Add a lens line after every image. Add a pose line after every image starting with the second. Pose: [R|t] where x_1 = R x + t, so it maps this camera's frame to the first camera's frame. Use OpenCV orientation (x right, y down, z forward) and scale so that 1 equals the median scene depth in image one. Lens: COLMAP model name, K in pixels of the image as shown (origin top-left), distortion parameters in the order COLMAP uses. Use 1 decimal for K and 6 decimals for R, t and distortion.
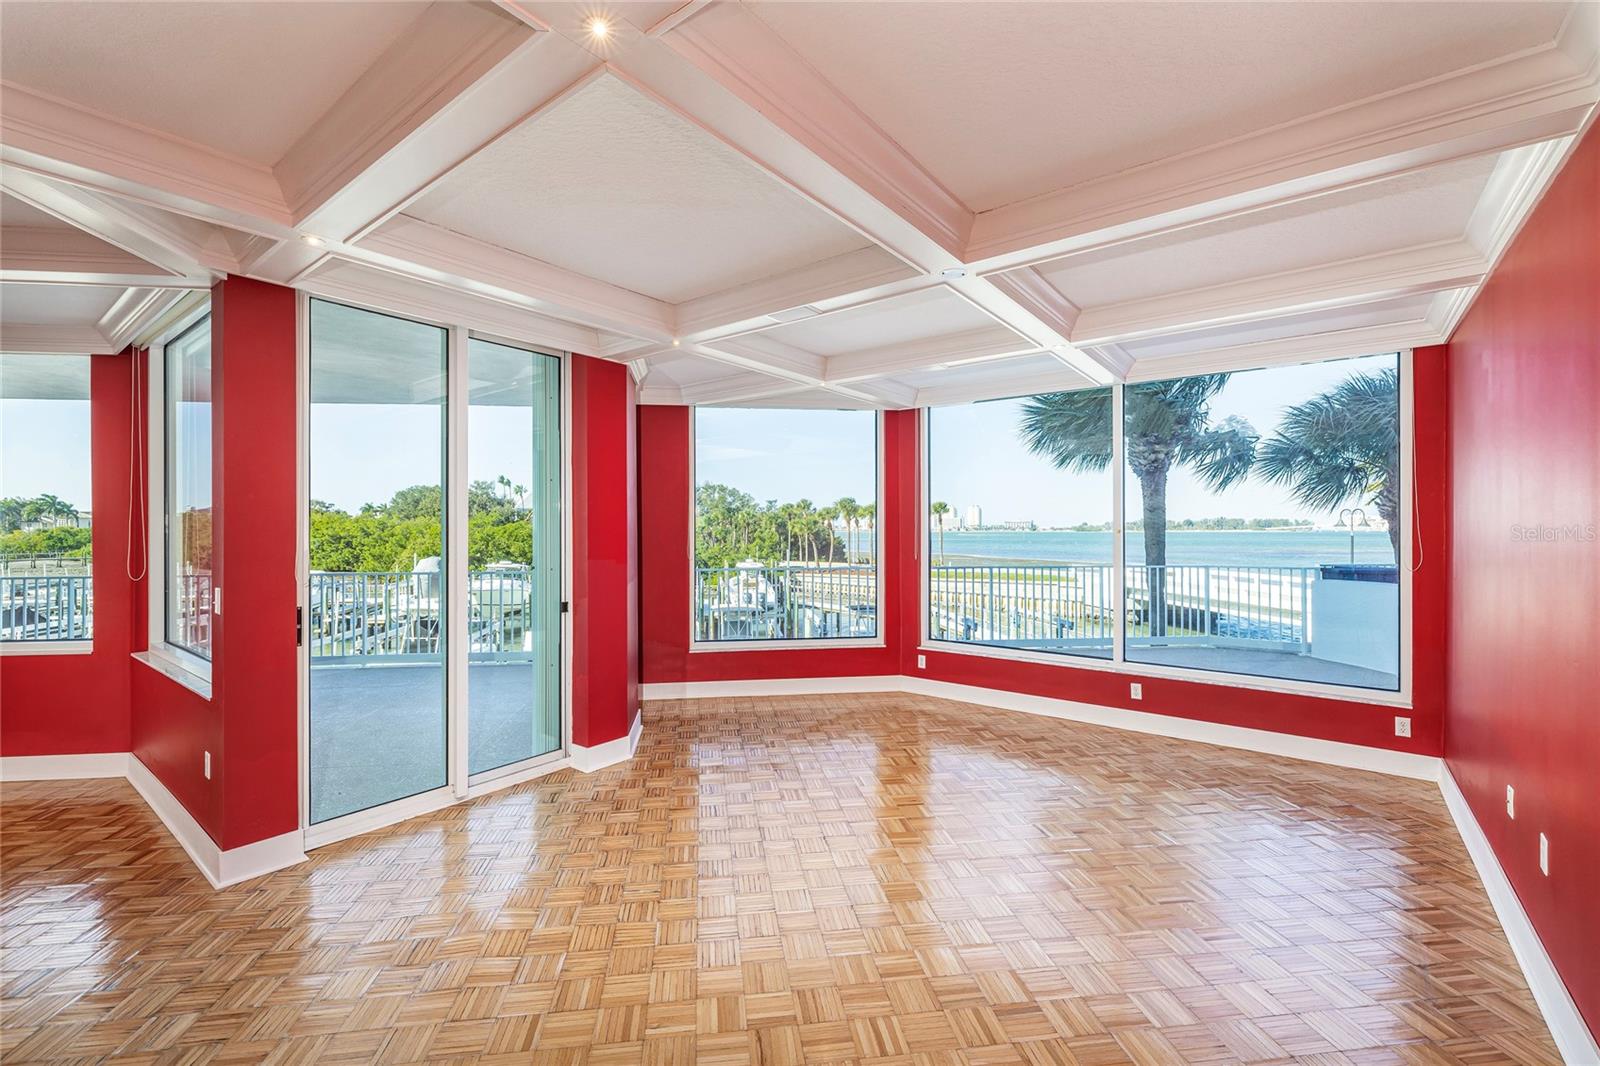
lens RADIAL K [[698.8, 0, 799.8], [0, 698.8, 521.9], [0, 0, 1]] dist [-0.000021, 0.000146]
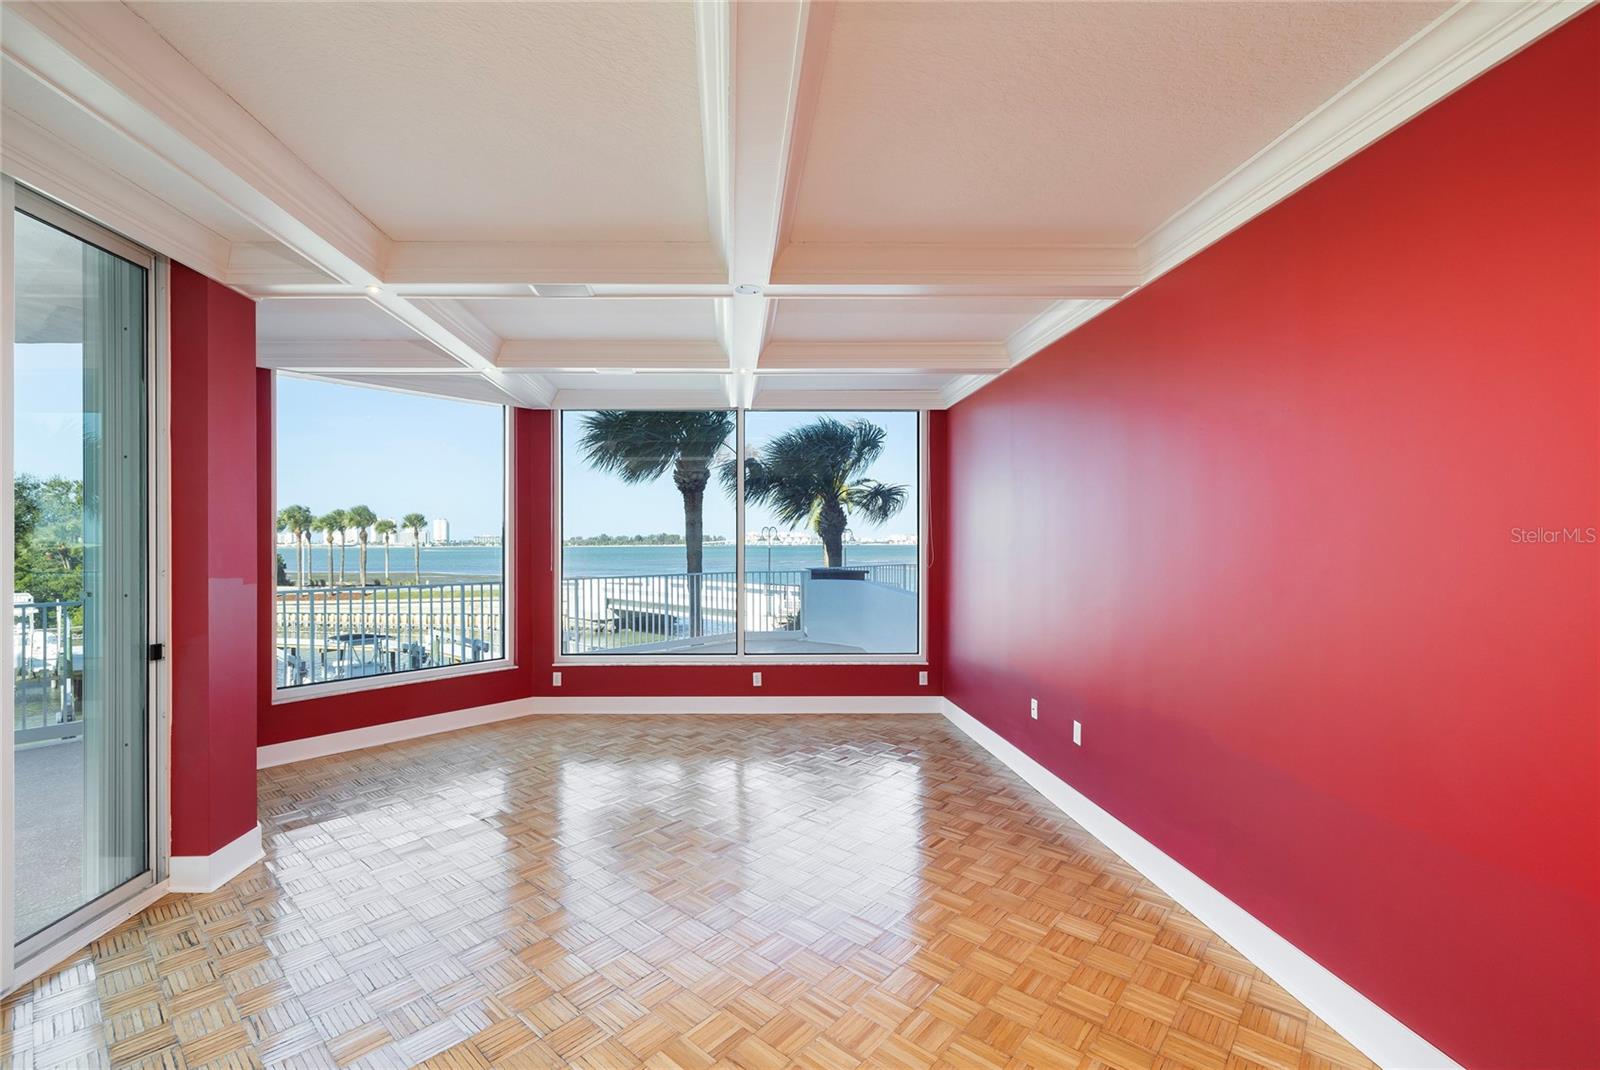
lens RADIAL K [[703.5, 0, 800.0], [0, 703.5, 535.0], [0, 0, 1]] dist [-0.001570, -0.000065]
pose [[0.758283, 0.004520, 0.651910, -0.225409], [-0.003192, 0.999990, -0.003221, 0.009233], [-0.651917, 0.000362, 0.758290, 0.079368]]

··········

» Action item
Turn all of the data above into a numbered list with one item per line. Skip blank lines and leave the pictures out.

» Answer for this exercise
1. Add a lens line after every image. Add a pose line after every image starting with the second. Pose: [R|t] where x_1 = R x + t, so it maps this camera's frame to the first camera's frame. Use OpenCV orientation (x right, y down, z forward) and scale so that 1 equals the median scene depth in image one. Lens: COLMAP model name, K in pixels of the image as shown (origin top-left), distortion parameters in the order COLMAP uses. Use 1 decimal for K and 6 decimals for R, t and distortion.
2. lens RADIAL K [[698.8, 0, 799.8], [0, 698.8, 521.9], [0, 0, 1]] dist [-0.000021, 0.000146]
3. lens RADIAL K [[703.5, 0, 800.0], [0, 703.5, 535.0], [0, 0, 1]] dist [-0.001570, -0.000065]
4. pose [[0.758283, 0.004520, 0.651910, -0.225409], [-0.003192, 0.999990, -0.003221, 0.009233], [-0.651917, 0.000362, 0.758290, 0.079368]]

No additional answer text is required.